▸ **Excerpt**:
High Availability Setup

helm install cronjob-guardian oci://ghcr.io/illeniumstudios/charts/cronjob-guardian \
  --namespace cronjob-guardian \
  --create-namespace \
  --set replicaCount=2 \
  --set leaderElection.enabled=true \
  --set config.storage.type=postgres \
  --set config.storage.postgres.host=postgres.database.svc \
  --set config.storage.postgres.database=guardian \
  --set config.storage.postgres.username=guardian \
  --set config.storage.postgres.existingSecret=postgres-credentials

Install from Source

# Clone the repository
git clone https://github.com/iLLeniumStudios/cronjob-guardian.git
cd cronjob-guardian

# Install using local chart
helm install cronjob-guardian ./deploy/helm/cronjob-guardian \
  --namespace cronjob-guardian \
  --create-namespace

kubectl (Alternative)

# Install CRDs and operator
kubectl apply -f https://raw.githubusercontent.com/iLLeniumStudios/cronjob-guardian/main/dist/install.yaml

Or build from source:

make docker-build docker-push IMG=your-registry/cronjob-guardian:latest
make deploy IMG=your-registry/cronjob-guardian:latest

Helm Configuration

The Helm chart supports extensive configuration for storage backends, high availability, metrics, and more.

▸ **Your tasks**:
A. Translate this sentence from the CronJob Guardian installation text into French: "The Helm chart supports extensive configuration for storage backends, high availability, metrics, and more."
B. Resume the CronJob Guardian installation text, picking up after its final sentence.
The data placed after this point is separate material, unrelated to the CronJob Guardian installation text.

▸ **Dataset rows**:

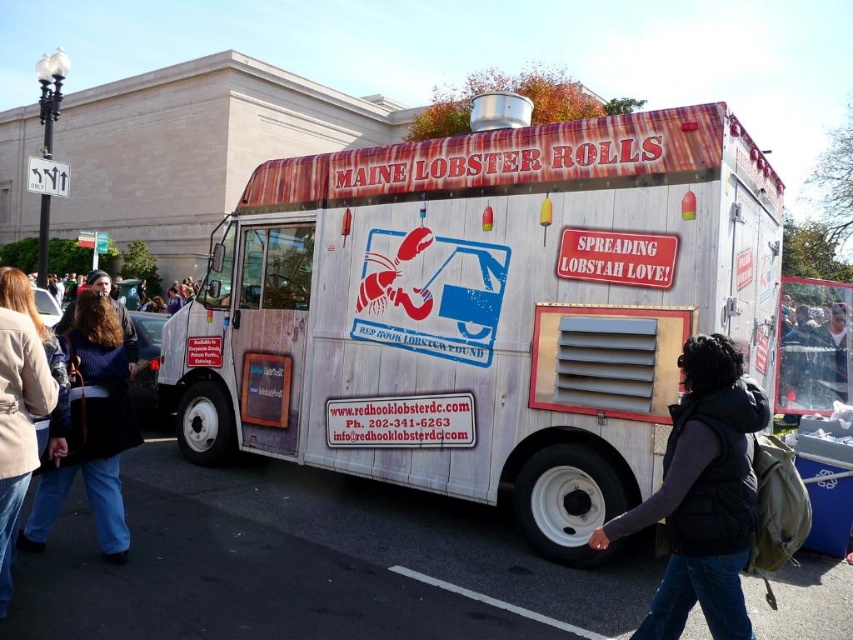
Based on the photo, does wooden food truck at center have a larger size compared to blue denim jeans at lower left?

No, wooden food truck at center is not bigger than blue denim jeans at lower left.

Who is taller, wooden food truck at center or blue denim jeans at lower left?

blue denim jeans at lower left

Is point (744, 326) farther from viewer compared to point (103, 387)?

Yes, it is behind point (103, 387).

What are the coordinates of `wooden food truck at center` in the screenshot? It's located at (480, 310).

Is point (672, 636) more distant than point (73, 467)?

No, (672, 636) is closer to viewer.

Between point (698, 394) and point (83, 464), which one is positioned behind?

Positioned behind is point (83, 464).

Which is in front, point (741, 636) or point (115, 352)?

Point (741, 636)

Identify the location of black puffer vest at lower right. (701, 496).

Can you confirm if wooden food truck at center is positioned above beige leather jacket at lower left?

Actually, wooden food truck at center is below beige leather jacket at lower left.

Is wooden food truck at center bigger than beige leather jacket at lower left?

Correct, wooden food truck at center is larger in size than beige leather jacket at lower left.

Describe the element at coordinates (480, 310) in the screenshot. The width and height of the screenshot is (853, 640). I see `wooden food truck at center` at that location.

Image resolution: width=853 pixels, height=640 pixels. I want to click on wooden food truck at center, so click(x=480, y=310).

▸ **Answers in order**:
A. Le chart Helm prend en charge une configuration étendue pour les backends de stockage, la haute disponibilité, les métriques, et plus encore.

B.
See the Helm Chart Documentation for complete configuration reference including:

Storage backends (SQLite, PostgreSQL, MySQL)
High availability with leader election
Ingress and OpenShift Route support for UI access
Prometheus ServiceMonitor integration
Resource limits and scheduling
All available values and their defaults

Basic Setup

Create an AlertChannel for notifications:

kubectl apply -f examples/alertchannels/slack.yaml

Create a CronJobMonitor to watch your jobs:

kubectl apply -f examples/monitors/basic.yaml

See the examples/ directory for complete configuration examples.

Configuration

CronJobMonitor

The main resource for configuring what to monitor. Select CronJobs by labels, expressions, names, or namespaces.

Selector Pattern	Example
All in namespace	`selector: {}`
By labels	`matchLabels: {tier: critical}`
By expressions	`matchExpressions: [{key: tier, operator: In, values: [critical]}]`
By names	`matchNames: [daily-backup, weekly-report]`
Multiple namespaces	`namespaces: [prod, staging]`
Namespace labels	`namespaceSelector: {matchLabels: {env: prod}}`
Cluster-wide	`allNamespaces: true`

See examples/monitors/ for complete examples of each pattern.

Key Features

Feature	Description
Dead-Man's Switch	Alert when jobs don't run within expected window
SLA Tracking	Monitor success rates and duration percentiles
Maintenance Windows	Suppress alerts during planned maintenance
Severity Routing	Route critical/warning alerts to different channels

AlertChannel

Define where to send alerts. AlertChannel resources are cluster-scoped.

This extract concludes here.